Your profit and loss statement (P&L) helps you understand your business performance and profitability over time. It’s sometimes called an Income statement and its main purpose is to list income and expenditure.
While a balance sheet is a snapshot in time, the P&L shows transactions over a specific period of time. This can be a month, quarter, financial year or any other period, and it can be a stand-alone report or a comparative period report.
Together with the balance sheet, these two reports provide a comprehensive understanding of the financial position and performance of a business.
It is good to have an understanding of the data the P&L report shows, as well as what this means for your business.
The profit and loss statement has two main sections: income and expenses.
These may be further subdivided depending on the complexity of the business and reporting requirements.
- Income or Revenue
Income primarily includes main business activities such as sale of goods or services. Other income such as interest received, capital gains or income from secondary business activities is also reported.

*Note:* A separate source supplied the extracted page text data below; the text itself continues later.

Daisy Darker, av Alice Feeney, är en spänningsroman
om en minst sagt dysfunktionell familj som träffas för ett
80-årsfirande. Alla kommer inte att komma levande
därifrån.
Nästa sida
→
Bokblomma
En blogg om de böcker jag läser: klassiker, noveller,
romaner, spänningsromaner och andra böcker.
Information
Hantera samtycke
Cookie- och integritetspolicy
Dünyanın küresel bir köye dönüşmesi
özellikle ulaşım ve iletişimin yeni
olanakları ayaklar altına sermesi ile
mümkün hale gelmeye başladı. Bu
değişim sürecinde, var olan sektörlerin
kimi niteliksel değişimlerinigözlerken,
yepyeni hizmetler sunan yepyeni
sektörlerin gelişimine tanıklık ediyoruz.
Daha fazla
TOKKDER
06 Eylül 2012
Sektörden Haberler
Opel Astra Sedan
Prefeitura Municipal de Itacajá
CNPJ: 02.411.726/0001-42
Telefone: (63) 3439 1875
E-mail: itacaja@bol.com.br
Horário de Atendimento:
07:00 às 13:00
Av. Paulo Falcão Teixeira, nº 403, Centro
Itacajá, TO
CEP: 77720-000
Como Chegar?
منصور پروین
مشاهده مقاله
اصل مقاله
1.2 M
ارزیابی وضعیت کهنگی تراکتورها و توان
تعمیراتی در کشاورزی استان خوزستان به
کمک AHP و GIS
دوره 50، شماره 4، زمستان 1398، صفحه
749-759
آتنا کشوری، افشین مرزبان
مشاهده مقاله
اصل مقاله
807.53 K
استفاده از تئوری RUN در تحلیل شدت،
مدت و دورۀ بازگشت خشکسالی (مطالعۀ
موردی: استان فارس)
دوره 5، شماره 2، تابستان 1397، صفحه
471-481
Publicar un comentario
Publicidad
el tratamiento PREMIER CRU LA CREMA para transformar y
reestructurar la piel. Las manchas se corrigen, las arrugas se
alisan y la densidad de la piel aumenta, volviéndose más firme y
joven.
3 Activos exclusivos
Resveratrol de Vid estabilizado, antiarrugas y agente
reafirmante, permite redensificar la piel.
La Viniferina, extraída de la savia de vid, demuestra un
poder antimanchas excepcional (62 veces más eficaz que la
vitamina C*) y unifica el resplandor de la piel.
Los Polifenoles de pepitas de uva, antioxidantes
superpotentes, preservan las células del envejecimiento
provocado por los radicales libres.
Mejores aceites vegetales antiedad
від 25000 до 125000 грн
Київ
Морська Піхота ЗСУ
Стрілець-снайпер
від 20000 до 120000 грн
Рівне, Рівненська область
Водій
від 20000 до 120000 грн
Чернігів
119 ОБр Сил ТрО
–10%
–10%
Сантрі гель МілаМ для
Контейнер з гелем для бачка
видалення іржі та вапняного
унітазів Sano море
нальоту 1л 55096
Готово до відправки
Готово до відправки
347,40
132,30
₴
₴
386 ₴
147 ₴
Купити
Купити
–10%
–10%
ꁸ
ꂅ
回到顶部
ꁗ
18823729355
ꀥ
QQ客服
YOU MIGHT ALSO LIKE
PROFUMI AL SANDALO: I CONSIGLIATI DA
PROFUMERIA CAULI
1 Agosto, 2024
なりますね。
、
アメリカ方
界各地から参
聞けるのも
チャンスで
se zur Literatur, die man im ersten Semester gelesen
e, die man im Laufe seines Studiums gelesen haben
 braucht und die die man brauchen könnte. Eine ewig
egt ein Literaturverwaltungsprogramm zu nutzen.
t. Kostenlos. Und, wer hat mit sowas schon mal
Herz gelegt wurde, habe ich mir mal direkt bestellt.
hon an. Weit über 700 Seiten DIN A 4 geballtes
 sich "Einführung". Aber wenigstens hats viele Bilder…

Expenses are usually divided into two sections: direct costs, or cost of goods sold, and expenses. Cost of goods are those that are directly linked to the provision of services or sale of goods. For example, if you buy widgets from a wholesaler and sell them at a marked-up value, the cost of the widgets is a direct cost, not an overhead expense.
Other types of direct costs might be importing and freight costs, contractor costs or certain equipment. Some direct costs are fixed, that is, they are the same from month to month, or they could be a fixed percentage of sales; others vary in value but are still related to the income producing activities.
Overhead expenses are all the other expenses required to run the business, regardless of the level of income: for example, rent, utilities, bank fees, bookkeeping fees, professional development costs, vehicle costs and staff costs. Many of these costs form the basis of working out your break-even point, or how much it costs just to open the doors for business.
There are some expenses which may be reported as a direct cost in one business but an indirect cost in another type of business, for example, merchant fees or contractor costs.
The Bottom Line
Total income minus total expenses results in the net profit (or loss), is often called ‘the bottom line’. Often business owners are just interested in looking at the bottom line, but a true financial picture requires an understanding of several reports and an ability to see the big picture that the reports are illustrating.
The P&L is a vital tool to analyse for trends over time.
- What does your P&L tell you about relationships and ratios between sales and expenses, seasonal changes and annual trends?
- Have all your direct costs been allocated correctly?
- Have you recouped all billable expenses from customers?